** Exercise requirements **
a: List every finding that the Little Leaguer's elbow text says radiographs can help demonstrate in the apophysis.
b: Summarize the Little Leaguer's elbow text in two sentences.
c: Continue the Little Leaguer's elbow case study from the point where it stops.

** Document passage **
☆ ☆ ☆ ☆

Little Leaguer’s Elbow
Repetitive throwing causes forces across the elbow that are compressive on the lateral side and tensile on the medial joint (Shanley, 2013). Repetitive strain without adequate rest and muscle imbalances may lead to apophysitis (Myrick, 2015).
Younger athletes who engage in more than one overhead sport, or do not get adequate rest are more prone to overuse injuries.
Case Study as an Example:
Patient, A 14-year-old baseball pitcher patient, presents with R elbow pain. Pain is worse with throwing and better with rest. With throwing, pain is described as an 8/10, and at rest, it is a 3-4/10. He has tried ibuprofen, 600 mg once or twice without any relief. He has also tried ice in the evening a couple of times, which helps while it is on. He denies any numbness or tingling and describes his arm as feeling weak. There is no specific traumatic event that he is aware of. His current elbow pain has kept him from participating in sports for the last two weeks.
This 14-year-old male is an eighth-grader at a local school. Outside of his school obligations, he plays often with friends and is active in multiple baseball leagues. He is a good student who regularly is on the honor roll. Generally quiet in nature, he is a motivated athlete who wishes to return to full activity.
For those participating in overhead sports, regular rest is important to prevent overuse injuries. The ability to add strength training can contribute greatly to a healthy season and enhanced performance.
Pain that is worse throwing activities and better with rest is typical in the history of the present illness for patients with medial epicondyle apophysitis.
He is in no acute distress. He is 5’8″, weighing 151 lbs. On inspection, there is no visible swelling or deformity. With palpation on the medial side of the elbow, tenderness is elicited over the Medial Collateral Ligament (MCL). No tenderness is evident on the lateral side of the elbow. The patient does not have full extension of the elbow, which is inhibited by pain, lacking approximately 10 degrees. Passive flexion with a feeling of stiffness and pain is 120 degrees. When flexing the elbow, the endpoint is soft. Strength testing elbow flexion and extension displays good strength with some residual pain. Supination itself with a flexed elbow is sound; however, pronation elicits increased soreness over the MCL. With ligamentous testing of the elbow, both varus and valgus stress testing is normal with slight pain at 0 degrees. However, at 30 degrees of flexion, there is significant pain and an obvious gapping with a valgus force. Neurologically, the patient has no focal deficits.
A radiograph was obtained to look for the presence of any avulsion. Diagnosis is typically made with clinical examination only. However, radiographs can be helpful to demonstrate hypertrophy, widening, and fragmentation of the apophysis, especially with a comparison view of the contralateral side. Figure 2.6.1 demonstrates widening of the medial apophysis.

☆ ☆ ☆ ☆

** Given entries **
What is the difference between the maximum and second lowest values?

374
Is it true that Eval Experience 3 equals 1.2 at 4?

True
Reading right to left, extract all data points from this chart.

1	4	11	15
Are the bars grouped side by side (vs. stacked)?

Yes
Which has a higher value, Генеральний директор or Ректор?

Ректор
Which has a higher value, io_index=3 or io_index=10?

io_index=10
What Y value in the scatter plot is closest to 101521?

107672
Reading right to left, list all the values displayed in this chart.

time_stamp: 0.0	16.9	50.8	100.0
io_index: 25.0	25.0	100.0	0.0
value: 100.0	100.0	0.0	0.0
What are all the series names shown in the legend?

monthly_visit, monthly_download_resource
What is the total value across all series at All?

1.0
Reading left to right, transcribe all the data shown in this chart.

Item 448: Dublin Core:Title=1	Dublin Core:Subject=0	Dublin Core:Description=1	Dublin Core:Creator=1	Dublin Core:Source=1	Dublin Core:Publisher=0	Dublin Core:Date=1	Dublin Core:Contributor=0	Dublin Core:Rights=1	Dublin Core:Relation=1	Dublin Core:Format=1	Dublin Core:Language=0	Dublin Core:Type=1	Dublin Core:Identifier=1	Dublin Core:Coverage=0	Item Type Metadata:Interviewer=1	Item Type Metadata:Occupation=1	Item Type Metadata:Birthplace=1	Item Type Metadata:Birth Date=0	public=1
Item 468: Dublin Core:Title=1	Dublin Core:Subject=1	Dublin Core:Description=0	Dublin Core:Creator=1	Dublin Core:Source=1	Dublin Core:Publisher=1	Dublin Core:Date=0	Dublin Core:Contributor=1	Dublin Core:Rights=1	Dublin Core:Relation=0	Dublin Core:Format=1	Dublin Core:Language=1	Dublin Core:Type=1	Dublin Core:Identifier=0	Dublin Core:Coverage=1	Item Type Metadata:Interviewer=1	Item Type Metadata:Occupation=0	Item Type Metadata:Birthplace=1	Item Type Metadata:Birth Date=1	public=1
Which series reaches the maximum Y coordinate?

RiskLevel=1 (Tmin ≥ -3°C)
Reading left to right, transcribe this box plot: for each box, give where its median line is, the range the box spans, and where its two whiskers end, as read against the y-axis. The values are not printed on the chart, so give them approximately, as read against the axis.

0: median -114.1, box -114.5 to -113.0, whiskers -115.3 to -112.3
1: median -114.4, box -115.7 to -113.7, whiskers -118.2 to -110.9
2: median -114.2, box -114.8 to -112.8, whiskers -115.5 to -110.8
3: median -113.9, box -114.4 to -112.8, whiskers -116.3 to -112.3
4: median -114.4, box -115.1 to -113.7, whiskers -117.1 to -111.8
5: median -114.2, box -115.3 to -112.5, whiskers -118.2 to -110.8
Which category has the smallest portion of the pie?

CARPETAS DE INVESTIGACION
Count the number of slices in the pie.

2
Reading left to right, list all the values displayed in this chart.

☆ ☆ ☆ ☆

** Solved tasks **
a:
Hypertrophy
Widening
Fragmentation

b: Repetitive throwing puts compressive force on the lateral elbow and tensile force on the medial side, and without adequate rest this strain can lead to apophysitis, particularly in young athletes who play more than one overhead sport. The case example describes a 14-year-old pitcher with right elbow pain that worsens with throwing, tenderness over the MCL, and significant pain and gapping under valgus stress at 30 degrees of flexion, with a radiograph showing widening of the medial apophysis.

c:
Medial epicondyle apophysitis.
The patient and family were provided education on this condition, and instructions for resting his arm from aggravating movements to include absolutely no throwing, icing 4-6 times daily were provided. He was also instructed on a regimen of NSAIDs to be taken daily with food, ibuprofen 600 mg TID.
Educate the patient on rest of the arm. This includes throwing of other types of balls, which is oftentimes not thought of, and the patient interprets the communication as avoiding only pitching a baseball. Explicit instructions on no throwing activity should clearly include any throwing movements, including that of snowballs.
Keeping the athlete from all throwing activities until there is no pain typically consists of a 4-6 week initial trial of rest. Upon completion of this rest period, a follow-up appointment is encouraged. Dependent upon the history and physical examination findings at that follow up visit, a strength program focusing on hip, trunk, and back musculature is indicated.
At the 6-week visit, the patient was feeling less discomfort at rest, and occasionally a dull ache was reported that was rated a 1/10. He was very anxious to get back to his activities. A slow progression was recommended, and physical therapy was prescribed with a focus on strengthening the musculature both proximal and distal to the elbow joint as well as postural muscles surrounding the shoulder joint. Another visit was made for 6 weeks out, and at that time, the patient was progressing to a throwing program, and returning to activity pain-free.
Myrick, K. M. (2015). Pediatric Overuse Sports Injury and Injury Prevention. Journal For Nurse Practitioners, 11(10), 1023-1031 9p. doi:10.1016/j.nurpra.2015.08.028
Shanley, E., & Thigpen, C. (2013). Throwing Injuries in the Adolescent Athlete. International Journal Of Sports Physical Therapy, 8(5), 630-640.